Für das Gesamtjahr 2021 rechnet der HDE einschließlich des
Online-Handels aber weiterhin mit einem Umsatzplus von 1,5 Prozent
auf gut 586 Milliarden Euro. In den ersten elf Monaten habe der
Einzelhandel im engeren Sinn seine Erlöse zum Vorjahr um 1,6 Prozent
gesteigert. «Dabei machte insbesondere der Online-Handel große
Wachstumssprünge», erklärte HDE-Hauptgeschäftsführer Genth.

Neben den Beschränkungen zur Bekämpfung der Pandemie machen der
Branche wachsende Lieferprobleme zu schaffen. Nach Angaben des
Ifo-Instituts beklagten im Dezember 81,6 Prozent der Einzelhändler,
dass nicht alle bestellten Waren geliefert werden können. Im November
waren es noch 77,8 Prozent. «Der Einzelhandel wird gerade doppelt
belastet», sagte jüngst der Leiter der Ifo-Umfragen, Klaus Wohlrabe.

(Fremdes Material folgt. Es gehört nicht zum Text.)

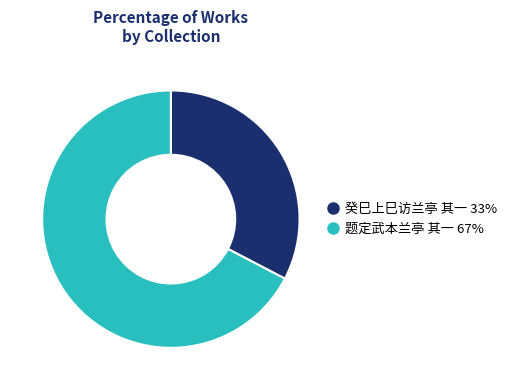

Rank the categories by value from highest to lowest.

题定武本兰亭 其一, 癸巳上巳访兰亭 其一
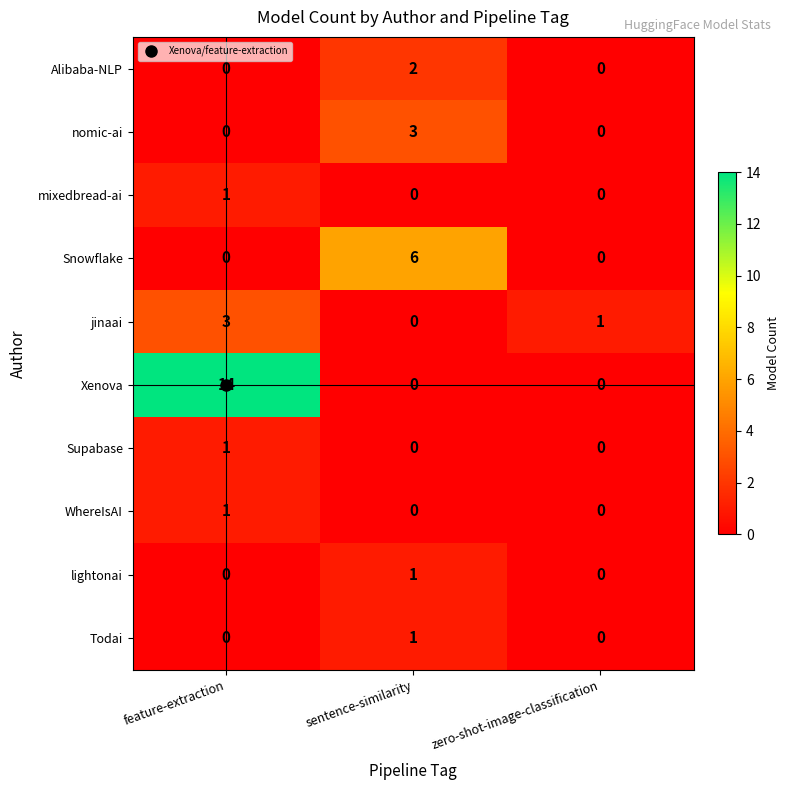

At which label is jinaai closest to 1?

zero-shot-image-classification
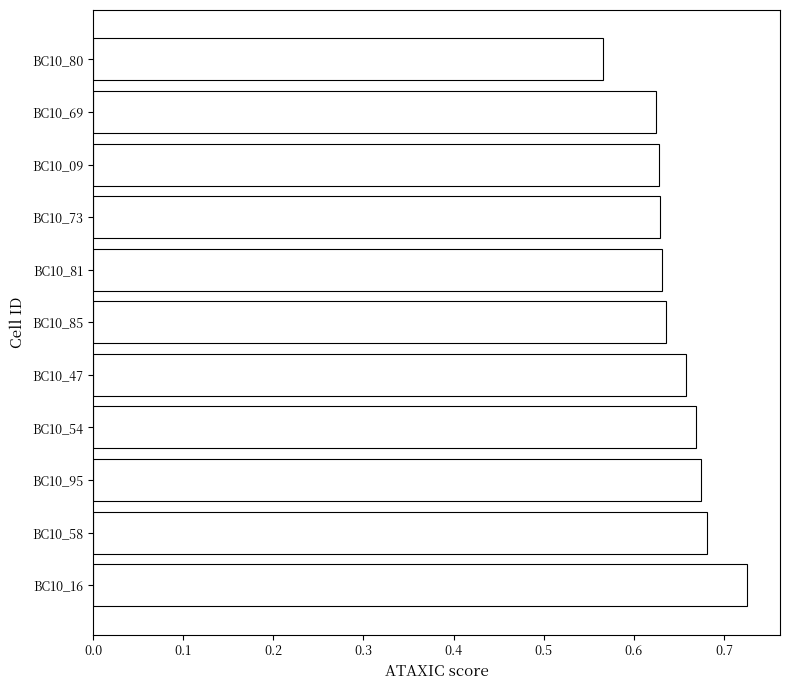

Which category has the lowest value across all series?

BC10_80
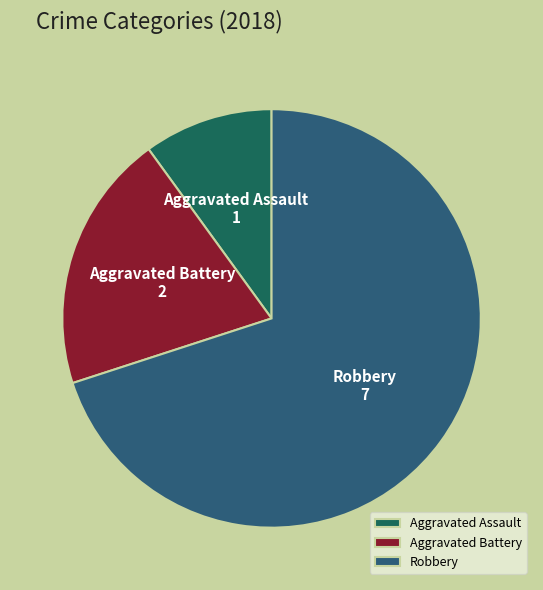

Rank the categories by value from lowest to highest.

Aggravated Assault, Aggravated Battery, Robbery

«Händler können nicht alle Produkte anbieten. Und Kunden sind
angesichts der hohen Inzidenzen zurückhaltend beim Einkaufen.»

Nach Einschätzung der Deutsche-Bank-Fondstochter DWS dürfte die
Ausbreitung der Corona-Variante Omikron dem stationären Einzelhandel
noch einmal zusetzen. Anschließend sollte sich die Situation aber
entspannen und eine Normalisierung einsetzen. Die Beschäftigungslage
sei gut, die Kassen der meisten Haushalte seien gut gefüllt.